> PROVIDED RECORDS
________

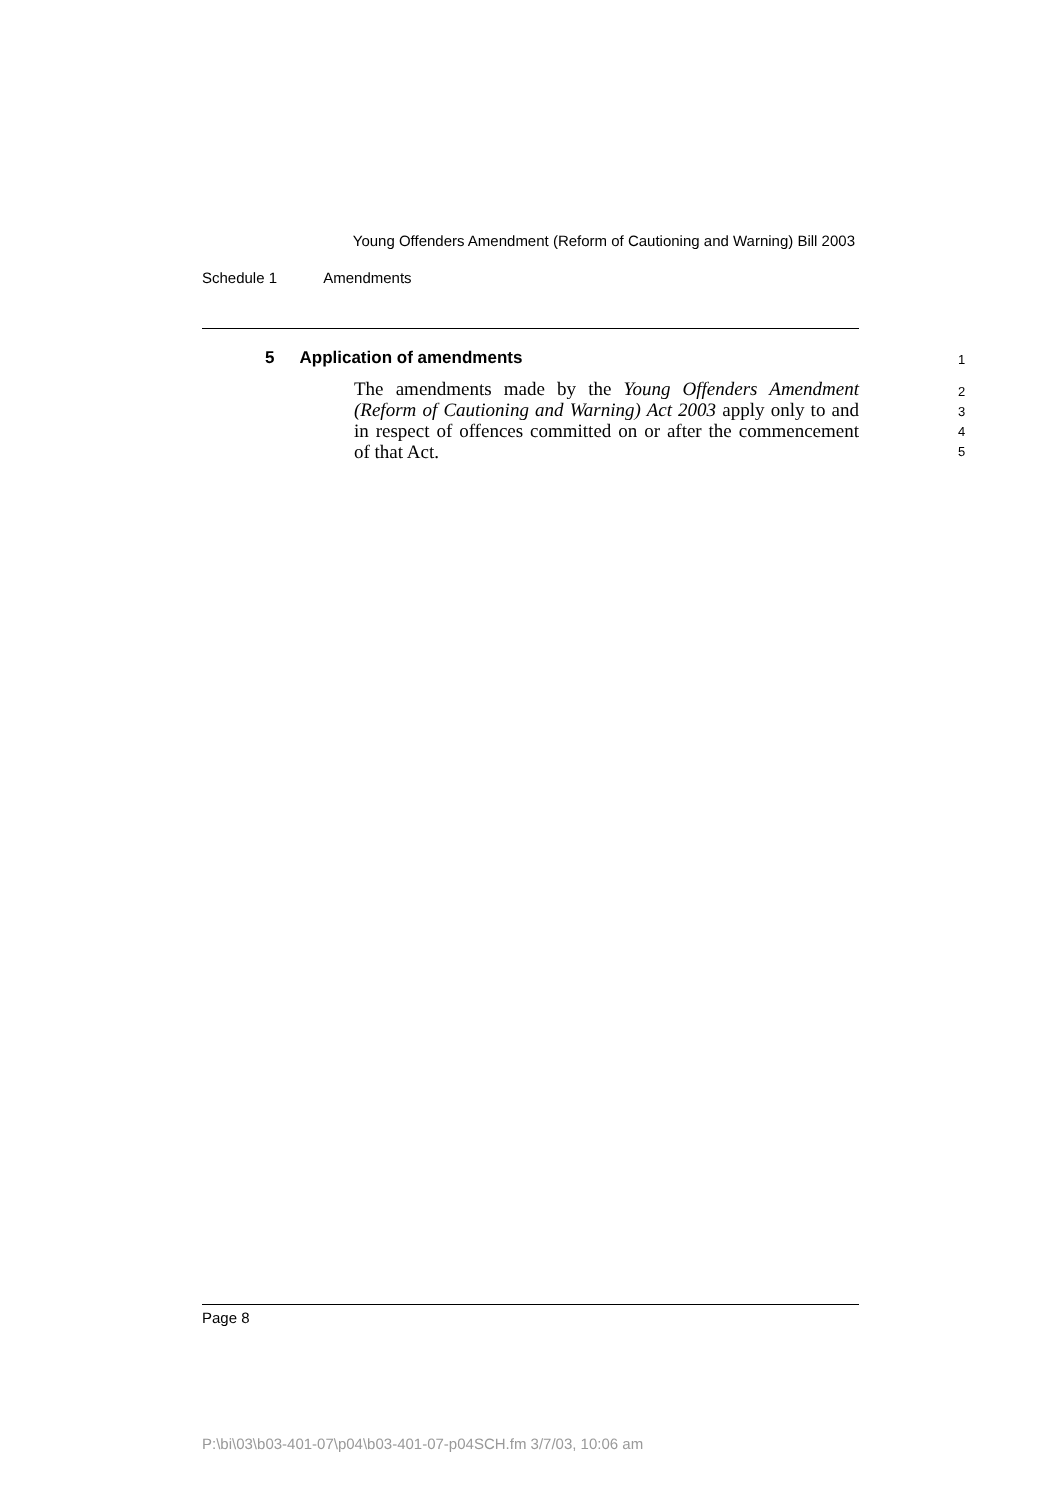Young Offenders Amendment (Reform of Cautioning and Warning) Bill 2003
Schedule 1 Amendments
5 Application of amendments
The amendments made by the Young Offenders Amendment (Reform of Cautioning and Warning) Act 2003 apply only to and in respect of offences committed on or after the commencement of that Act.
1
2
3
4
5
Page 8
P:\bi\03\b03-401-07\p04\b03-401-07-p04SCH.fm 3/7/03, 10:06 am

________

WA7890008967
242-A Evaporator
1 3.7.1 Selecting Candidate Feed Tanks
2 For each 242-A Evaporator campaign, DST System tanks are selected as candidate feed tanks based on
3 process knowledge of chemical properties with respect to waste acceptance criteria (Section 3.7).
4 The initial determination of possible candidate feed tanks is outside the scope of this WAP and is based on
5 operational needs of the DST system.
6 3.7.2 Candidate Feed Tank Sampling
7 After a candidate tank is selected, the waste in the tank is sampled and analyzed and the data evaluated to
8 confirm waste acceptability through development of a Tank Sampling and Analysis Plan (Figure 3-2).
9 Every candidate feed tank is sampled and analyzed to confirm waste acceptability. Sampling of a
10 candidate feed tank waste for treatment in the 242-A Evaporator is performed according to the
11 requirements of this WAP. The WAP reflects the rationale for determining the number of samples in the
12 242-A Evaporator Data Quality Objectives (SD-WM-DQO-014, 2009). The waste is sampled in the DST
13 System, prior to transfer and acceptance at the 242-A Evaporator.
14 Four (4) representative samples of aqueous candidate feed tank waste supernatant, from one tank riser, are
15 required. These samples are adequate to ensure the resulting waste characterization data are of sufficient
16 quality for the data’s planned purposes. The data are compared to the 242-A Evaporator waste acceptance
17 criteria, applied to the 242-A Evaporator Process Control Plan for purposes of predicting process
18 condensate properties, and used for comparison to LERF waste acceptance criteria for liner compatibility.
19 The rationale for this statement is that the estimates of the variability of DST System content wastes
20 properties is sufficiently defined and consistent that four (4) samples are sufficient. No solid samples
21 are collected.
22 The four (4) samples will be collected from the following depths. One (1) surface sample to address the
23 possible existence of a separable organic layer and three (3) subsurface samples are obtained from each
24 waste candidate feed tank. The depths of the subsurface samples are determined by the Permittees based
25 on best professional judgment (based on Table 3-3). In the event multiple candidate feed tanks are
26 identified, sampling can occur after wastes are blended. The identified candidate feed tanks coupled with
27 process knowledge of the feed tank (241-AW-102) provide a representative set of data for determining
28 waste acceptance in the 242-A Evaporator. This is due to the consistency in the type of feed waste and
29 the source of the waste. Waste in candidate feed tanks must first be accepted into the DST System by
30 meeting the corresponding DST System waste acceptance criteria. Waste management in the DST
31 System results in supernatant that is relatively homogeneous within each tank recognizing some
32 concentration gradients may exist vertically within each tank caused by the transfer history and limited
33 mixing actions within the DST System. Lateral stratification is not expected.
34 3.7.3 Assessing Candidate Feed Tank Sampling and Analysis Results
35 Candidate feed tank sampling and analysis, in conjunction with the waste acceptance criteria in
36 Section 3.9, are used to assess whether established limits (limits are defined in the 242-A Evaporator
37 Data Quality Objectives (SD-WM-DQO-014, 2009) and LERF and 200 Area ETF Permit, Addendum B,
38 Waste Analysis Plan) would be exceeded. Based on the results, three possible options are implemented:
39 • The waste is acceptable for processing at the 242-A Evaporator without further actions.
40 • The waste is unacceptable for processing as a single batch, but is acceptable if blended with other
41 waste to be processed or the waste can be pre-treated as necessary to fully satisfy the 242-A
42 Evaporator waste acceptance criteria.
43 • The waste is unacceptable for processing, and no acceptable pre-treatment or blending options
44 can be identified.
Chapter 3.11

________

> TASK BRIEF
Determine how many lines in the entries above contain the word "selected", and respond with the number alone.

> RESULT OF THE EXERCISE
2